- [TEXTO PROPORCIONADO]:
_ _ _

El 20 de marzo de 2003, un ejército constituido por fuerzas de Estados Unidos, Reino Unido y Australia comenzó una guerra de ocupación en territorio iraquí, al margen de la legalidad internacional y de los mandatos de las Naciones Unidas. La decisión de invadir Irak fue, en parte, una represalia por el ataque terrorista de Al Qaeda contra las Torres Gemelas, aunque sus motivos reales residían en el interés geoestratégico de las grandes potencias por el control de las fuentes del petróleo. También hay que tener en cuenta la desconfianza creciente de Washington respecto a su principal aliado en el mundo musulmán, Arabia Saudí, y los deseos de la Casa Blanca de establecer un nuevo orden mundial dirigido por ella, en el que sólo China se dibuja como eventual potencia alternativa a la norteamericana. Desde el punto de vista formal, la decisión bélica se tomó en las islas Azores, durante una reunión tripartita en la que el presidente estadounidense y los primeros ministros británico y español lanzaron un ultimátum a Sadam Husein para que destruyera el arsenal de armas de destrucción masiva que supuestamente obraba en su poder. A la opinión pública mundial se le explicó que esta segunda guerra del Golfo tenía como objeto primordial la aniquilación no sólo de ese armamento, sino también del régimen tiránico del dictador iraquí (al que se describía como el Hitler del siglo XXI e importante aliado del terrorismo integrista islámico), la construcción de un régimen democrático en el país y, en definitiva, la liberación de su pueblo, que habría de recibir en triunfo a las tropas ocupantes. Ya que la Carta de las Naciones Unidas prohíbe expresamente una acción armada para provocar un cambio de régimen, fue la eventual amenaza de que Sadam utilizara armas nucleares o químicas lo que los gobiernos estadounidense, británico y español blandieron como justificación inmediata del ataque. Conocemos la evolución de los acontecimientos desde entonces, aunque todavía sea una incógnita el corolario final: las tropas invasoras no encontraron ningún tipo de armamento que explicara el nerviosismo de la Casa Blanca, pero el Estado iraquí fue destruido y las dificultades para edificar un nuevo régimen son patentes, mientras aumenta la sangría de soldados y civiles en la zona.

_ _ _

- [DATOS DE ENTRADA]:
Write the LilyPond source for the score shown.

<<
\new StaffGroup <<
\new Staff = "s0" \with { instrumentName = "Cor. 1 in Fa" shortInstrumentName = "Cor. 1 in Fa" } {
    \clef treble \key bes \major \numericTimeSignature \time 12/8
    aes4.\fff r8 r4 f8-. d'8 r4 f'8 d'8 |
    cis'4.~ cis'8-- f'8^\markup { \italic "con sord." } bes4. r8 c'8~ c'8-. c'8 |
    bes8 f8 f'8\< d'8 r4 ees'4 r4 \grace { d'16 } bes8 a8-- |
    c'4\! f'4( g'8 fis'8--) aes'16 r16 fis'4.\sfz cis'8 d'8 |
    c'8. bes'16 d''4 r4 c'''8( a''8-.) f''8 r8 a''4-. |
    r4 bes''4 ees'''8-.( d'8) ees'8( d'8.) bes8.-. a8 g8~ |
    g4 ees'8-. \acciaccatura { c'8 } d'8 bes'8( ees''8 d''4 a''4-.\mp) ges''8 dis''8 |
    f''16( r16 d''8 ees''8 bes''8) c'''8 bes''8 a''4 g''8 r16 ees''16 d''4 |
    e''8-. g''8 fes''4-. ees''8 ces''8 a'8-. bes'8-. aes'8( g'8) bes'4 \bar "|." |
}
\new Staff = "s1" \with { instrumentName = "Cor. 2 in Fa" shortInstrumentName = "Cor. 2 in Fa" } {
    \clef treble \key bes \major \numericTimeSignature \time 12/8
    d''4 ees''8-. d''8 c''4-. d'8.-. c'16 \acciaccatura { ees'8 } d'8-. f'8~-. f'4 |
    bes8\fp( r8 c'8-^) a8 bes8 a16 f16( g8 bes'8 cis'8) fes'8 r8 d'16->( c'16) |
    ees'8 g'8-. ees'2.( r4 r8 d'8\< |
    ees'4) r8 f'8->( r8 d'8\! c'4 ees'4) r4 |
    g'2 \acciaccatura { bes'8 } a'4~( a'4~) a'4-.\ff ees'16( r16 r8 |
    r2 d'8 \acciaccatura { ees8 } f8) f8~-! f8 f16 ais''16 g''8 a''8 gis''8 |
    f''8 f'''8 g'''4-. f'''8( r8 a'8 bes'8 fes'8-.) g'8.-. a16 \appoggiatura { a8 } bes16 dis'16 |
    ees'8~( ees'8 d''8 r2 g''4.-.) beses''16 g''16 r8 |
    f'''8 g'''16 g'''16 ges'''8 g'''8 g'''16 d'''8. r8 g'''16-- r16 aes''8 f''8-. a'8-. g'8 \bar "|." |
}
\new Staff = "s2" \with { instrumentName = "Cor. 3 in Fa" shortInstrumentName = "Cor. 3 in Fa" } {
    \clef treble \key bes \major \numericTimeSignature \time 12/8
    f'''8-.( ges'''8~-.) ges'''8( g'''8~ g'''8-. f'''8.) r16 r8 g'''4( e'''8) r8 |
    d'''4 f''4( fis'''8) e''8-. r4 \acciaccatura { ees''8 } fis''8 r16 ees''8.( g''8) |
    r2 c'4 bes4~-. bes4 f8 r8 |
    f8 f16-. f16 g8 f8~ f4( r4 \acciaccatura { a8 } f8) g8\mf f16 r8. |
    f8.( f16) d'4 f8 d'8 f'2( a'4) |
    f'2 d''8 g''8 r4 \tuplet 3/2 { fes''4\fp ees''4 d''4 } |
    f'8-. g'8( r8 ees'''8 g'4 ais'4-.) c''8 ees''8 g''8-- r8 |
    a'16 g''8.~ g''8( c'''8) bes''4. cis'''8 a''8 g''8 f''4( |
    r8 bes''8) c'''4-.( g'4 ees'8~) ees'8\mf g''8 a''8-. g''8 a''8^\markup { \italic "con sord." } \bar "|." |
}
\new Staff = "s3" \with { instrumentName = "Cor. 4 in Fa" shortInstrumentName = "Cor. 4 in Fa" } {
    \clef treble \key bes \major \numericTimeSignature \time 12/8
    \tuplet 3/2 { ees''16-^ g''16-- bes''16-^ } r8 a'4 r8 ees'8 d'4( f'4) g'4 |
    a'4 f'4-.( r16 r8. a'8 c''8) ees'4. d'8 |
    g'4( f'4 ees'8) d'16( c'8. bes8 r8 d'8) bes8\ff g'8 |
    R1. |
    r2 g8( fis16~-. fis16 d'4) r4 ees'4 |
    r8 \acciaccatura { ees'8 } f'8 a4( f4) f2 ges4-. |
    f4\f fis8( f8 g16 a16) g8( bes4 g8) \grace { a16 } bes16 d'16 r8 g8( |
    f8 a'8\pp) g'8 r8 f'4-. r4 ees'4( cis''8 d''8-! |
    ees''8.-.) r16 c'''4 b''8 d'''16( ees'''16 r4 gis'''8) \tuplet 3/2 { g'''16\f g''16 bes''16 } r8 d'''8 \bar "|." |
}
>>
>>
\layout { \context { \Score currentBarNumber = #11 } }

_ _ _

- [EJERCICIOS]:
a – Muestra cada línea de los registros que contenga la cadena "grace", teniendo en cuenta las mayúsculas y minúsculas.
b – Prosigue el texto sobre la invasión de Irak a partir de su última oración.

- [RESULTADOS POR EJERCICIO]:
a –
    bes8 f8 f'8\< d'8 r4 ees'4 r4 \grace { d'16 } bes8 a8-- |
    f4\f fis8( f8 g16 a16) g8( bes4 g8) \grace { a16 } bes16 d'16 r8 g8( |

b –
El Consejo de Seguridad de las Naciones Unidas adoptó, en octubre de 2003, una resolución tendente a normalizar la situación en el área y a procurar un esfuerzo multinacional para la reconstrucción del país, poseedor de una gran reserva de petróleo y productos energéticos pero incapaz de generar, en la actual situación, una mínima renta que pueda financiar su propio futuro. La resolución de la ONU trataba únicamente de ayudar a la comunidad internacional a salir del atolladero en que el aventurerismo de los gobiernos reunidos en Azores la había sumido, pero no suponía —no podía hacerlo— una legalización a posteriori de la invasión. Como telón de fondo de la caótica situación creada, permanece aún hoy la insidiosa doctrina de la guerra preventiva y la incógnita de si es lícito, y posible, exportar la democracia a cualquier país mediante el uso de la fuerza.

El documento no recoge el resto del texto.